• TASKS AND EXERCISES:
A - In the forum thread about the server's RAID failure, on which port is the HP smart storage administrator reachable?
B - From the forum thread about the server's RAID failure, reproduce word for word the stretch from "Edit: This is" through "no more redundancy.".

• PASSAGE SHOWN:
— start —

Installation only partially functional after hard disk error

maturos · Jul 9, 2023

Hi,
I have a server with Raid 5/6 configuration. After a normal physical cleanup, two of my disks failed and the RAID controller automatically started rebuilding on a spare drive. Raid 5/6 can handle 2 failed drives so i was not worried. The first reboot I could reach the web interface. To verify that the disks are irreparable i rebooted the server.

After the reboot i saw the message that the web interface would be reachable etc. but it wasn't. Instead i got about 7 errors thrown repeated all 5 seconds. The error was like

Code:

ext4-fs error ... ext4_lookup:1785 ... rs:main Q:Reg: iget: checksum invalid

or

Code:

... pmxcfs: iget: checksum invalid

I was woundering why I get errors now when the first reboot was successful so i initiated an ACPI signal to shut down the server. Nothing happened so I forced an ILO cold reboot.
After this third reboot i got a prompt like described here: https://forum.proxmox.com/threads/why-do-i-get-pve-root-needs-manual-fsck-at-initramfs.104829/ I ran

Code:

fsck -c /dev/mapper/pve-root

and confirmed everything with yes. After that I exited the shell and the reboot continued. Now the "ext4-fs error ... ext4_lookup:1785 ... checksum invalid" is not there anymore but i still have no web interface.
I was able to login via ILO remote console now and looked for the webserver. It seems running only on IPv6 which i cant explain (config broken but still readable?). Other services are running reachable on IPv4 (f.x. the HP smart storage administrator here on port 2381)

I am really worried now what i can do and what i shouldn't do so I want ask you for tips how to solve this problem and not making it bigger :/...

Any ideas?

Edit: This is what i get directly before the login prompt:

leesteken · Jul 9, 2023

maturos said:
Hi,
I have a server with Raid 5/6 configuration. After a normal physical cleanup, two of my disks failed and the RAID controller automatically started rebuilding on a spare drive. Raid 5/6 can handle 2 failed drives so i was not worried. The first reboot I could reach the web interface. To verify that the disks are irreparable i rebooted the server.

Is it RAID5 or RAID6? Is it BTRFS or ZFS that can detect data corruption, or a software or hardware RAID that cannot? Your files are now at risk of any other error since there is no more redundancy.

— end —

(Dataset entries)
— start —

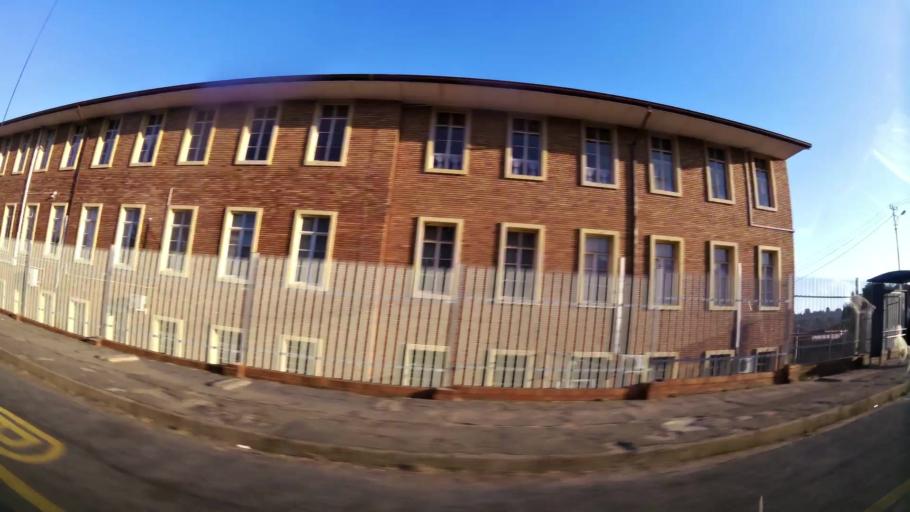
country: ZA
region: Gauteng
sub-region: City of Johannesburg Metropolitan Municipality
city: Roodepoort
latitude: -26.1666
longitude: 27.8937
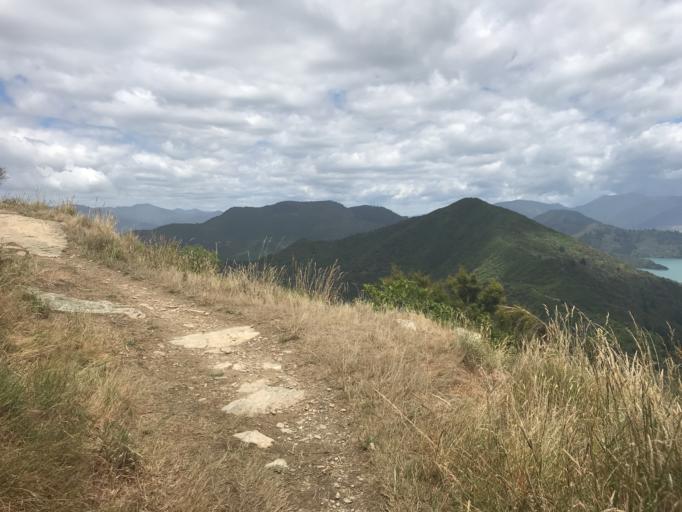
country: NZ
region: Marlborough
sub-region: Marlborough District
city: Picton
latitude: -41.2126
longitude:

— end —

• SOLUTIONS TO THE TASKS:
A - Port 2381.

B -
Edit: This is what i get directly before the login prompt:

leesteken · Jul 9, 2023

maturos said:
Hi,
I have a server with Raid 5/6 configuration. After a normal physical cleanup, two of my disks failed and the RAID controller automatically started rebuilding on a spare drive. Raid 5/6 can handle 2 failed drives so i was not worried. The first reboot I could reach the web interface. To verify that the disks are irreparable i rebooted the server.

Is it RAID5 or RAID6? Is it BTRFS or ZFS that can detect data corruption, or a software or hardware RAID that cannot? Your files are now at risk of any other error since there is no more redundancy.